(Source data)
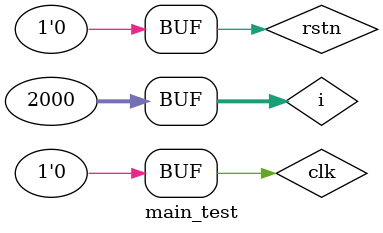
<source format=v>
`timescale 1ns / 1ps

module main_test;

   // Inputs
   reg clk, rstn = 1;
   reg iSig_branch;
   reg iSig_MemWrite, iSig_MemRead;
   reg iALUzero;
   reg [31:0] iALUresult;
   reg [31:0] iregfile_read_data2;

   reg [127:0] iread_from_ram;

   wire [31:0] oMemReadData, oALUresult;
   wire [31:0] oram_addr_wdata, oram_data_wdata;
   wire        oSig_PCSrc;
   wire ocacheHit;

   integer    i;

   // Instantiate the Unit Under Test (UUT)
   MemoryStage uut(
                   clk,
                   rstn,
                   iSig_branch,
                   iSig_MemWrite,
                   iSig_MemRead,
                   iALUzero,
                   iALUresult,
                   iregfile_read_data2,
                   iread_from_ram, // data read from ram incase of miss
                   oMemReadData,
                   oALUresult,
                   ocacheHit,
		   oram_addr_wdata,
		   oram_data_wdata,
                   oSig_PCSrc
                  );

   initial begin
      /// Initialize Inputs
      rstn = 0;
      #10;

      // #1;
   end

   initial begin
      clk = 0;
      for (i = 0; i < 2000; i = i + 1)
	#25 clk = ~clk;
   end


   initial begin
      $dumpfile("./main_test.vcd");
      $dumpvars;
   end

endmodule

</source>
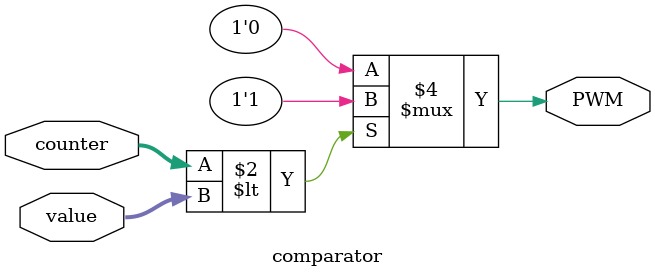
<source format=v>
module Servo_interface (
    input clk,
    input rst,
    input [15:0] sw,
    input [1:0] mode1,
    input [1:0] mode2,
    input [1:0] mode3,
    input [1:0] mode4,
    output PWM1,
    output PWM2,
    output PWM3,
    output PWM4
);

    // control refresh rate
    wire [24:0] counter;

    // control speed of motors
    // wire [3:0] speed1;
    // wire [3:0] speed2;
    // wire [3:0] speed3;
    // wire [3:0] speed4;

    // control duty cycle of motors
    wire [24:0] value1;
    wire [24:0] value2;
    wire [24:0] value3;
    wire [24:0] value4;

    // refresh rate counter
    counter count(
        .clk(clk),
        .rst(rst),
        .counter(counter)
    );
    
    // motor 1
    speed_control control1(
        .mode(mode1),
        .value(value1)
    );
    comparator compare1(
        .value(value1),
        .counter(counter),
        .PWM(PWM1)
    );

    // motor 2
    speed_control control2(
        .mode(mode2),
        .value(value2)
    );
    comparator compare2(
        .value(value2),
        .counter(counter),
        .PWM(PWM2)
    );

    // motor 3
    speed_control control3(
        .mode(mode3),
        .value(value3)
    );
    comparator compare3(
        .value(value3),
        .counter(counter),
        .PWM(PWM3)
    );

    // motor 4
    speed_control_motor4 control4(
        .mode(mode4),
        .value(value4)
    );
    comparator compare4(
        .value(value4),
        .counter(counter),
        .PWM(PWM4)
    );
        
endmodule

// count the refresh rate, current is 20ms
module counter (
    input clk, 
    input rst, 
    output reg [24:0] counter
);
    always @(posedge clk, posedge rst) begin
        if (rst || counter == 25'd200_0000) counter <= 0;
        else counter <= counter + 1;
    end
endmodule

// convert switch to speed
module sw_to_speed (
    input [15:0] sw,
    output reg [3:0] speed
);
    always @(*) begin
        // cloclwise
        if (sw[1] == 1) speed = 1;
        else if (sw[2] == 1) speed = 2;
        else if (sw[3] == 1) speed = 3;
        else if (sw[4] == 1) speed = 4;
        else if (sw[5] == 1) speed = 5;
        // counter clockwise
        else if (sw[6] == 1) speed = 6;
        else if (sw[7] == 1) speed = 7;
        else if (sw[8] == 1) speed = 8;
        else if (sw[9] == 1) speed = 9;
        else if (sw[10] == 1) speed = 10;
        // stop
        else speed = 0;
    end
endmodule

// input 0~15, output the duty cycle of PWM
module speed_control (
    input [1:0] mode,
    // input [3:0] speed,
    output reg [24:0] value
);
    always @(*) begin
        case (mode)
            2'b00: value = 25'd15_0000;
            2'b01: value = 25'd10_0000;
            2'b10: value = 25'd20_0000;
            default: value = 25'd15_0000;
        endcase
    end
endmodule

// same as speed control but slower
module speed_control_motor4 (
    input [1:0] mode,
    // input [3:0] speed,
    output reg [24:0] value
);
    always @(*) begin
        case (mode)
            2'b00: value = 25'd15_0000;
            2'b01: value = 25'd14_0000;
            2'b10: value = 25'd16_0000;
            default: value = 25'd15_0000;
        endcase
    end
endmodule

// compare to output PWM
module comparator (
    input [24:0] value,
    input [24:0] counter,
    output reg PWM
);
    always @(*) begin
        if (counter < value) PWM <= 1;
        else PWM <= 0;
    end
endmodule
</source>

▸ **YOUR ASSIGNMENT**: From the records above, print only the lines between the one holding "control but slower" and the one holding "to output PWM", inclusive, exactly as they stand.

▸ **YOUR RESPONSE**:
// same as speed control but slower
module speed_control_motor4 (
    input [1:0] mode,
    // input [3:0] speed,
    output reg [24:0] value
);
    always @(*) begin
        case (mode)
            2'b00: value = 25'd15_0000;
            2'b01: value = 25'd14_0000;
            2'b10: value = 25'd16_0000;
            default: value = 25'd15_0000;
        endcase
    end
endmodule

// compare to output PWM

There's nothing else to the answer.